とっちーの「終わりなき旅」

出歩くことが好きで、趣味のマラソン、登山、スキーなどの話を中心にきままな呟きを載せられたらいいな。

八月の六日間 /北村薫著

2014-12-16 22:18:17 | 読書
八月の六日間
クリエーター情報なし
KADOKAWA/角川書店


《内容(BOOKデータベースより)》
40歳目前、文芸誌の副編集長をしている“わたし”。ひたむきに仕事をしてきたが、生来の負けず嫌いと不器用さゆえか、心を擦り減らすことも多い。一緒に住んでいた男とは、3年前に別れた。そんな人生の不調が重なったときに、わたしの心を開いてくれるもの―山歩きと出逢った。四季折々の山の美しさ、怖ろしさ。様々な人との一期一会。いくつもの偶然の巡り合いを経て、心は次第にほどけていく。だが少しずつ、けれど確実に自分を取り巻く環境が変化していくなかで、わたしは思いもよらない報せを耳にして…。生きづらい世の中を生きる全ての人に贈る“働く山女子”小説!

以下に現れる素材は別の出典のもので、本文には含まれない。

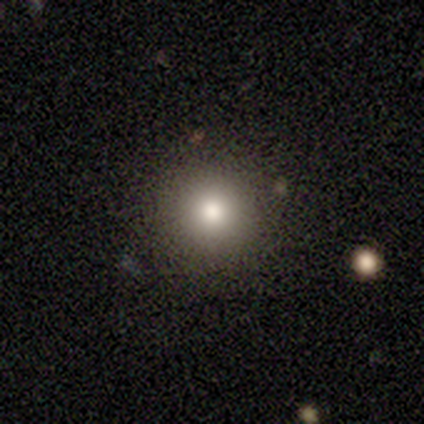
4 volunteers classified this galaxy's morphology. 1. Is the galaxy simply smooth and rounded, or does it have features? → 75% smooth, 25% star or artifact, 0% featured or disk.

やっと順番が回ってきて、北村薫の「八月の六日間」を読むことが出来た。アラフォー女性編集者が、仕事の合間を縫って単独行でいろんな山に登る話で、彼女の山登りの数日間を描いた連作短編である。以前読んだ湊かなえの「山女日記」とよく似た内容であるが、自分が行ったことのある山が舞台になっている事もあり、親しみを持って読む事が出来た。

因みに舞台となった山々は下記の通りだ。
1.九月の五日間 有明温泉~燕岳~大天井岳~槍ヶ岳~上高地 表銀座コース
2.二月の三日間 裏磐梯 スノーシューハイキング
3.十月の五日間 上高地~蝶ヶ岳~常念岳~大天井岳~燕岳~有明温泉
4.五月の三日間 麦草峠~白駒池~高見石小屋~渋の湯   
5.八月の六日間 折立~太郎平~薬師沢小屋~高天ヶ原温泉~三俣蓮華岳~双六岳~新穂高温泉

どの作品も、私が実際に歩いたことのあるコースなのでその情景が浮かんできて、とても懐かしく共感する部分が多い。山を始めたばかりの女性がいろんな経験を積み、山の素晴らしさや怖さを学んでいく様子が微笑ましい。それにしても、この作品はしっかり女性目線で描かれているのが驚きである。作家の名前だけでは性別を判断できないのは、もう常識だ。有川浩が女性で、高村薫が女性という事は知っていたが、北村薫は男だったのだ。しかも、山登りの経験がないというのにここまで綿密に山の情景を描き、女性心理もうまく描ける(多分?)というのは凄い。仕事のキャリアを積んで、息抜きをしたくなったアラフォー女子には、山の魅力を伝える作品として特にお勧めである。